S’il est naturel de s’interroger sur les risques et les limites de l’usage du droit quand celui-ci devient un instrument de la politique contestataire de différents groupes sociaux, nous adopterons un propos plus nuancé que celui exposé ci-dessus. En effet, plutôt que de nous inscrire dans les Critical Legal Studies, ce qui laisse peu d’opportunités d’appréhender le droit comme une ressource de contestation, nous reprenons le postulat de Mouchard (2003) qui, dans l’étude du mouvement des « sans » en France, pose la question suivante : « Le droit, en tant que forme sociale, répertoire discursif et pratique spécifique, peut-il constituer une ressource, ou une contrainte, pour tel groupe social mobilisé ? Ou, hypothèse plus riche, peut-il être les deux à la fois ? La « juridicisation », si tant est qu’elle existe, constitue-t-elle, du point de vue d’un groupe visant à inscrire ses revendications dans l’espace public, une fenêtre d’opportunité ou au contraire un système de clôture, ou ne s’agit-il pas des deux faces d’un même processus ? » Partant de cette hypothèse, qui nous semble plus intéressante que la vision univoque proposée par les Critical Legal Studies, il s’agit dans ce chapitre d’analyser les possibilités, les limites et les risques inhérents à l’usage du droit par les mouvements sociaux.
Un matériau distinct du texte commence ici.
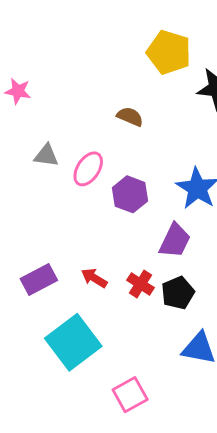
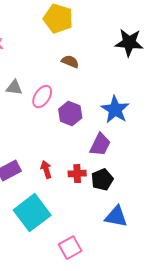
yellow pentagon: (169, 52) -> (58, 19), moved
red arrow: (94, 278) -> (46, 170), turned 42
red cross: (141, 284) -> (77, 174), turned -36

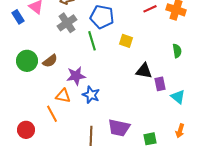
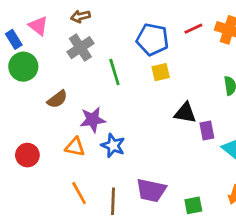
blue pentagon: (102, 17) -> (153, 39), moved
yellow square: (126, 41) -> (161, 72), turned -32
green circle: (27, 61) -> (23, 67), moved
orange line: (52, 114) -> (79, 193), moved
red circle: (26, 130) -> (27, 155), moved

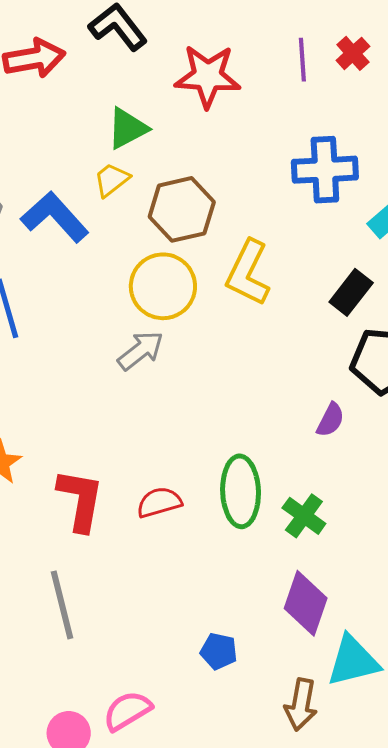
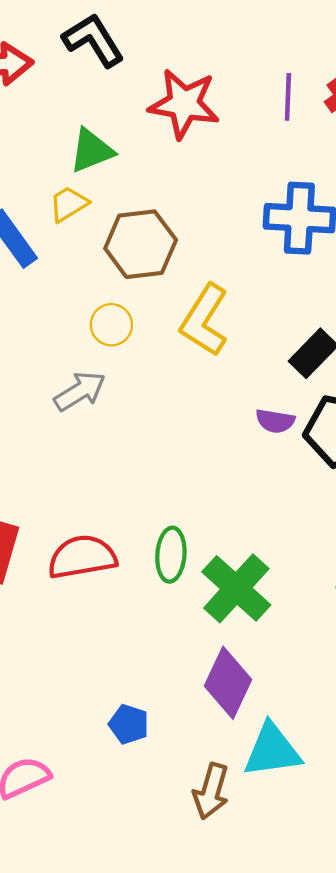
yellow circle: (163, 286) -> (111, 325), size x0.6
purple semicircle: (330, 420) -> (275, 421), moved, turned 66
green ellipse: (241, 491) -> (171, 555), size x0.7
red semicircle: (159, 502) -> (82, 557), size x1.4
green cross: (304, 516) -> (236, 588), size x1.5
Nous tenterons de répondre à la question suivante : Le recours au droit permet-il une restriction ou au contraire une ouverture du champ de la dynamique protestataire ?
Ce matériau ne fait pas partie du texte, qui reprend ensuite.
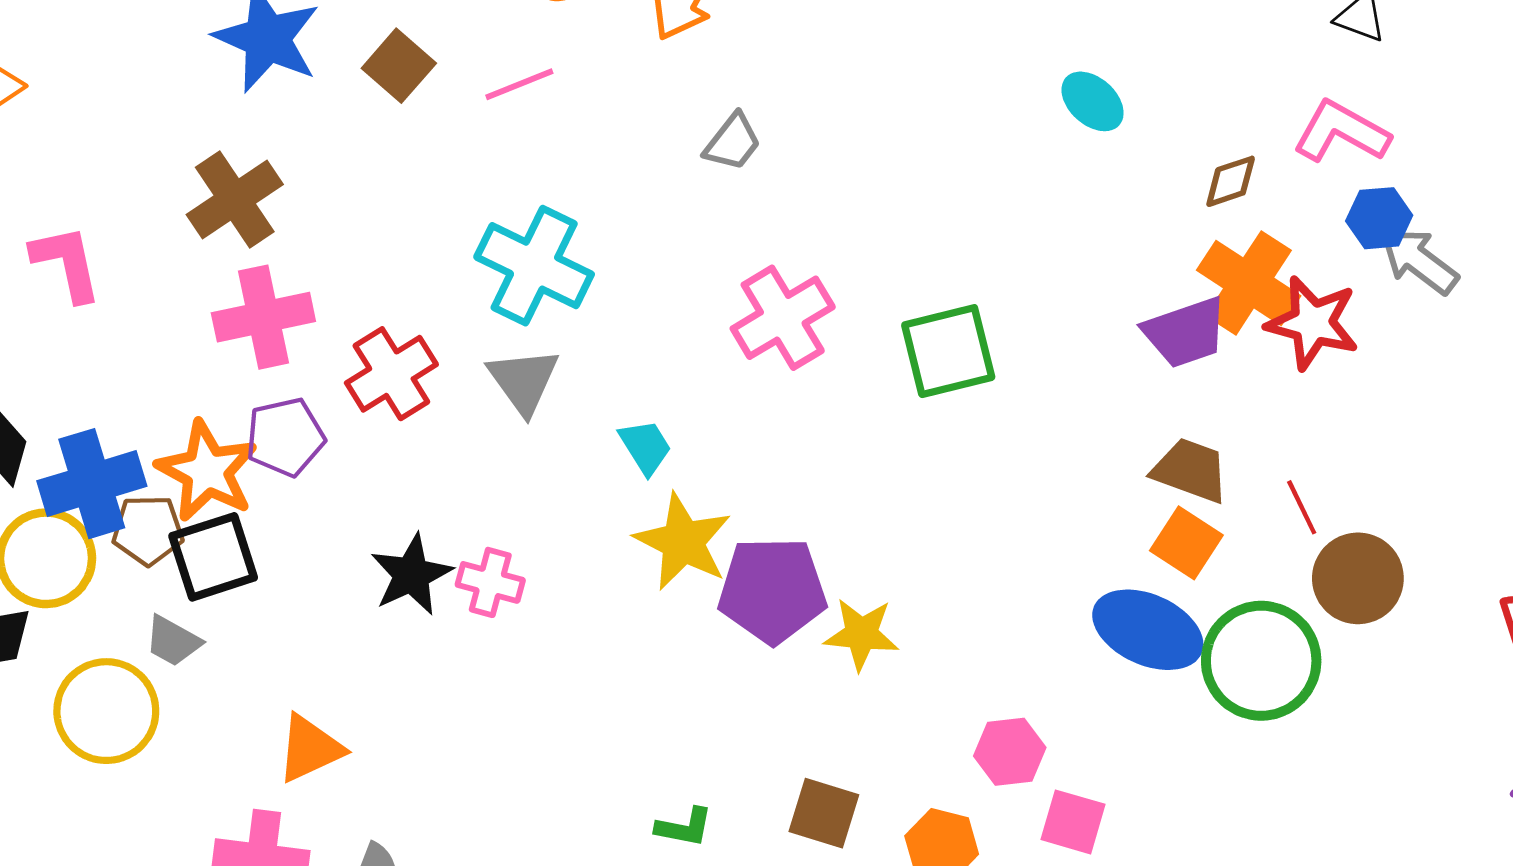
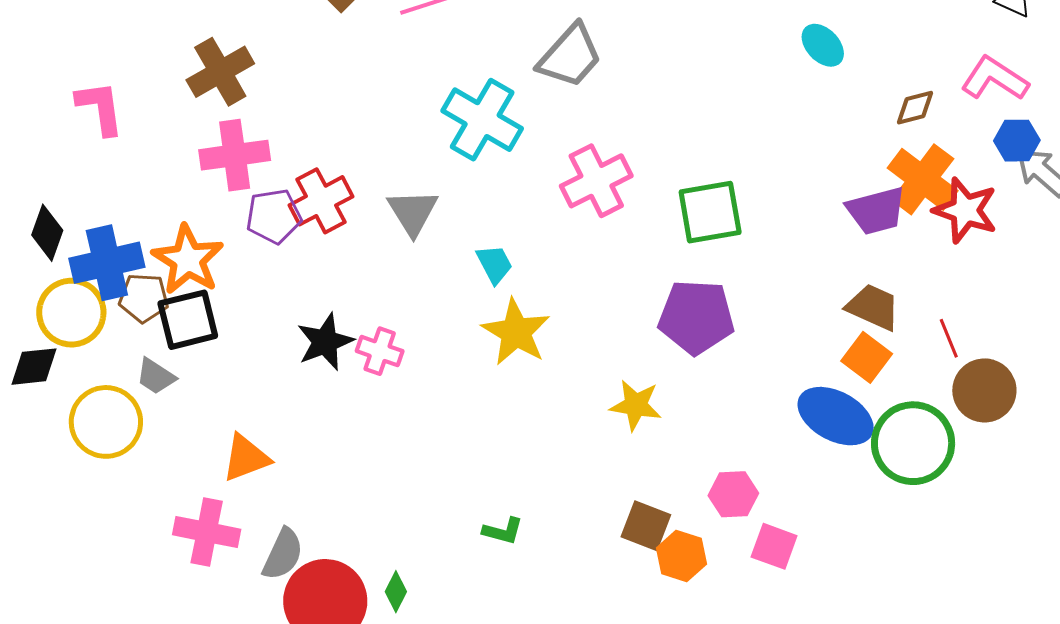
gray trapezoid: (733, 142) -> (570, 56), size x1.6
cyan cross: (534, 266) -> (482, 120), moved
purple pentagon: (285, 437) -> (274, 216), moved
purple pentagon: (772, 590) -> (696, 317), moved
brown square: (824, 813) -> (646, 526), moved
Une publicisation de la cause permise par la mobilisation du droit

Les travaux sur les usages militants du droit ont montré que le recours à la ressource juridique est un outil efficace de publicisation des causes (McCann, Silverstein, 1998). Dans cette perspective, sur un terrain très décalé puisqu’il s’agit de s’intéresser à l’émergence du problème de l’amiante au milieu des années 1990 en France, Henry (2005) montre que le recours au droit par les associations de victimes a permis son importation dans le champ public et a contribué à en faire un « scandale de santé publique menaçant l’ensemble de la population» (Henry, 2005, p.187). De la même façon, dans l’affaire Mazibuko, « les liens et la complémentarité entre espaces judiciaires et médiatique dans la construction de problèmes publics» (Henry, 2005, p. 188) sont centrales. En effet, avant le dépôt de la plainte en 2006, la situation relative à l’accès à l’eau des urbains pauvres de Soweto est méconnue du grand public et son traitement médiatique est quasi nul. Il est globalement considéré que les problèmes d’accès à l’eau appartiennent au milieu rural plus qu’à l’urbain et, s’agissant de Soweto, si ces questions ont été médiatisées, c’est plus pour souligner les actes criminels des mouvements sociaux contre le projet OGA ou les compteurs à prépaiement que pour pointer les insuffisances de la politique municipale. Dans ce cadre, le recours protestataire au droit, matérialisé par le dépôt de la plainte puis par les différentes audiences et jugements, a permis de rendre public le problème de l’accès à l’eau des urbains pauvres.